EXERCISE DETAILS: Change "developed" to "edited" throughout the material below, leaving all other text untouched.
** Begin RECORDS PROVIDED **
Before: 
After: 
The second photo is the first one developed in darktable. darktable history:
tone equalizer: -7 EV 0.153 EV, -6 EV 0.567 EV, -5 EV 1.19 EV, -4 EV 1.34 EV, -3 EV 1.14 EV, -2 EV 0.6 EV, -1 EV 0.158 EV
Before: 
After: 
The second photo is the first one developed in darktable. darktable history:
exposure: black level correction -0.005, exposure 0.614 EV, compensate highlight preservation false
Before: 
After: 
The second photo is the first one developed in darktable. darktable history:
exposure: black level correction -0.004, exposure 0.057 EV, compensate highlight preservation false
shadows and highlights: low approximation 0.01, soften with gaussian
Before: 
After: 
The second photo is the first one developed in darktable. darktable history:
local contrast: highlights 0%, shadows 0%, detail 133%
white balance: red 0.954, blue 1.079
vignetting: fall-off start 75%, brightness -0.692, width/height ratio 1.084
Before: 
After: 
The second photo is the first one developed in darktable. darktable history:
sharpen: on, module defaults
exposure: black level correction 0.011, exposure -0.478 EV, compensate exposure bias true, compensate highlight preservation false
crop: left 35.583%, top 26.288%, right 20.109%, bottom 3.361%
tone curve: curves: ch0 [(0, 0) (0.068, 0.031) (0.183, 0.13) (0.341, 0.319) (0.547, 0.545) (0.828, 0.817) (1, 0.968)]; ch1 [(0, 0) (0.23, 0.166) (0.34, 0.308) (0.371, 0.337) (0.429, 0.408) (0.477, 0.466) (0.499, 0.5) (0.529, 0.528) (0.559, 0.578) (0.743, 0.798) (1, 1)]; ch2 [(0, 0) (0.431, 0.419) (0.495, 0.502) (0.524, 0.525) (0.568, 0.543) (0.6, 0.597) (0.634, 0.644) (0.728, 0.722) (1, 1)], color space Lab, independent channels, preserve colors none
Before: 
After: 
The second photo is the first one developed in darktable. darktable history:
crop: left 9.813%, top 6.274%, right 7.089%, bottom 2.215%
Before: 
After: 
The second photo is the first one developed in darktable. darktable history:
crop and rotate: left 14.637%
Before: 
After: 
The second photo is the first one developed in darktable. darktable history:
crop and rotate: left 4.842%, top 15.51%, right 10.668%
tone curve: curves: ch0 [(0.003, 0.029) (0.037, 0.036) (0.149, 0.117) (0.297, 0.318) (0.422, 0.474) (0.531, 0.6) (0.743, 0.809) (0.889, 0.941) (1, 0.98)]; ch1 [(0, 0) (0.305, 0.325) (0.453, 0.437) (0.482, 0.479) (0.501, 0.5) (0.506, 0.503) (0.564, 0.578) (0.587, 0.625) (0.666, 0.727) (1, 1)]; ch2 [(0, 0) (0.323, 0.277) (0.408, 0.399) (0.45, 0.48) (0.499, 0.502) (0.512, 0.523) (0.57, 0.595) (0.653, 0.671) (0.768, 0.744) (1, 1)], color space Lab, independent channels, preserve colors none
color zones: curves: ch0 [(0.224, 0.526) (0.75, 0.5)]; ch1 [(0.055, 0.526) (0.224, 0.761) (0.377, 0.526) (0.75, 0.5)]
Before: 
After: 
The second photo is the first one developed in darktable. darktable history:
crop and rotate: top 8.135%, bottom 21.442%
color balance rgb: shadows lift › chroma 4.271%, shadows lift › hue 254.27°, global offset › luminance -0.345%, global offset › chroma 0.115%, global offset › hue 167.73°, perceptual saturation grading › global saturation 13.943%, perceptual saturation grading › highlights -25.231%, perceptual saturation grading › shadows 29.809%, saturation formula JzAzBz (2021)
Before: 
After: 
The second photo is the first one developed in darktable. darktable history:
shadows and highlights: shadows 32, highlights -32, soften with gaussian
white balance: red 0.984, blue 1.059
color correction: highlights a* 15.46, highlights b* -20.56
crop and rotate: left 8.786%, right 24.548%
** End RECORDS PROVIDED **
SOLUTION:
Before: 
After: 
The second photo is the first one edited in darktable. darktable history:
tone equalizer: -7 EV 0.153 EV, -6 EV 0.567 EV, -5 EV 1.19 EV, -4 EV 1.34 EV, -3 EV 1.14 EV, -2 EV 0.6 EV, -1 EV 0.158 EV
Before: 
After: 
The second photo is the first one edited in darktable. darktable history:
exposure: black level correction -0.005, exposure 0.614 EV, compensate highlight preservation false
Before: 
After: 
The second photo is the first one edited in darktable. darktable history:
exposure: black level correction -0.004, exposure 0.057 EV, compensate highlight preservation false
shadows and highlights: low approximation 0.01, soften with gaussian
Before: 
After: 
The second photo is the first one edited in darktable. darktable history:
local contrast: highlights 0%, shadows 0%, detail 133%
white balance: red 0.954, blue 1.079
vignetting: fall-off start 75%, brightness -0.692, width/height ratio 1.084
Before: 
After: 
The second photo is the first one edited in darktable. darktable history:
sharpen: on, module defaults
exposure: black level correction 0.011, exposure -0.478 EV, compensate exposure bias true, compensate highlight preservation false
crop: left 35.583%, top 26.288%, right 20.109%, bottom 3.361%
tone curve: curves: ch0 [(0, 0) (0.068, 0.031) (0.183, 0.13) (0.341, 0.319) (0.547, 0.545) (0.828, 0.817) (1, 0.968)]; ch1 [(0, 0) (0.23, 0.166) (0.34, 0.308) (0.371, 0.337) (0.429, 0.408) (0.477, 0.466) (0.499, 0.5) (0.529, 0.528) (0.559, 0.578) (0.743, 0.798) (1, 1)]; ch2 [(0, 0) (0.431, 0.419) (0.495, 0.502) (0.524, 0.525) (0.568, 0.543) (0.6, 0.597) (0.634, 0.644) (0.728, 0.722) (1, 1)], color space Lab, independent channels, preserve colors none
Before: 
After: 
The second photo is the first one edited in darktable. darktable history:
crop: left 9.813%, top 6.274%, right 7.089%, bottom 2.215%
Before: 
After: 
The second photo is the first one edited in darktable. darktable history:
crop and rotate: left 14.637%
Before: 
After: 
The second photo is the first one edited in darktable. darktable history:
crop and rotate: left 4.842%, top 15.51%, right 10.668%
tone curve: curves: ch0 [(0.003, 0.029) (0.037, 0.036) (0.149, 0.117) (0.297, 0.318) (0.422, 0.474) (0.531, 0.6) (0.743, 0.809) (0.889, 0.941) (1, 0.98)]; ch1 [(0, 0) (0.305, 0.325) (0.453, 0.437) (0.482, 0.479) (0.501, 0.5) (0.506, 0.503) (0.564, 0.578) (0.587, 0.625) (0.666, 0.727) (1, 1)]; ch2 [(0, 0) (0.323, 0.277) (0.408, 0.399) (0.45, 0.48) (0.499, 0.502) (0.512, 0.523) (0.57, 0.595) (0.653, 0.671) (0.768, 0.744) (1, 1)], color space Lab, independent channels, preserve colors none
color zones: curves: ch0 [(0.224, 0.526) (0.75, 0.5)]; ch1 [(0.055, 0.526) (0.224, 0.761) (0.377, 0.526) (0.75, 0.5)]
Before: 
After: 
The second photo is the first one edited in darktable. darktable history:
crop and rotate: top 8.135%, bottom 21.442%
color balance rgb: shadows lift › chroma 4.271%, shadows lift › hue 254.27°, global offset › luminance -0.345%, global offset › chroma 0.115%, global offset › hue 167.73°, perceptual saturation grading › global saturation 13.943%, perceptual saturation grading › highlights -25.231%, perceptual saturation grading › shadows 29.809%, saturation formula JzAzBz (2021)
Before: 
After: 
The second photo is the first one edited in darktable. darktable history:
shadows and highlights: shadows 32, highlights -32, soften with gaussian
white balance: red 0.984, blue 1.059
color correction: highlights a* 15.46, highlights b* -20.56
crop and rotate: left 8.786%, right 24.548%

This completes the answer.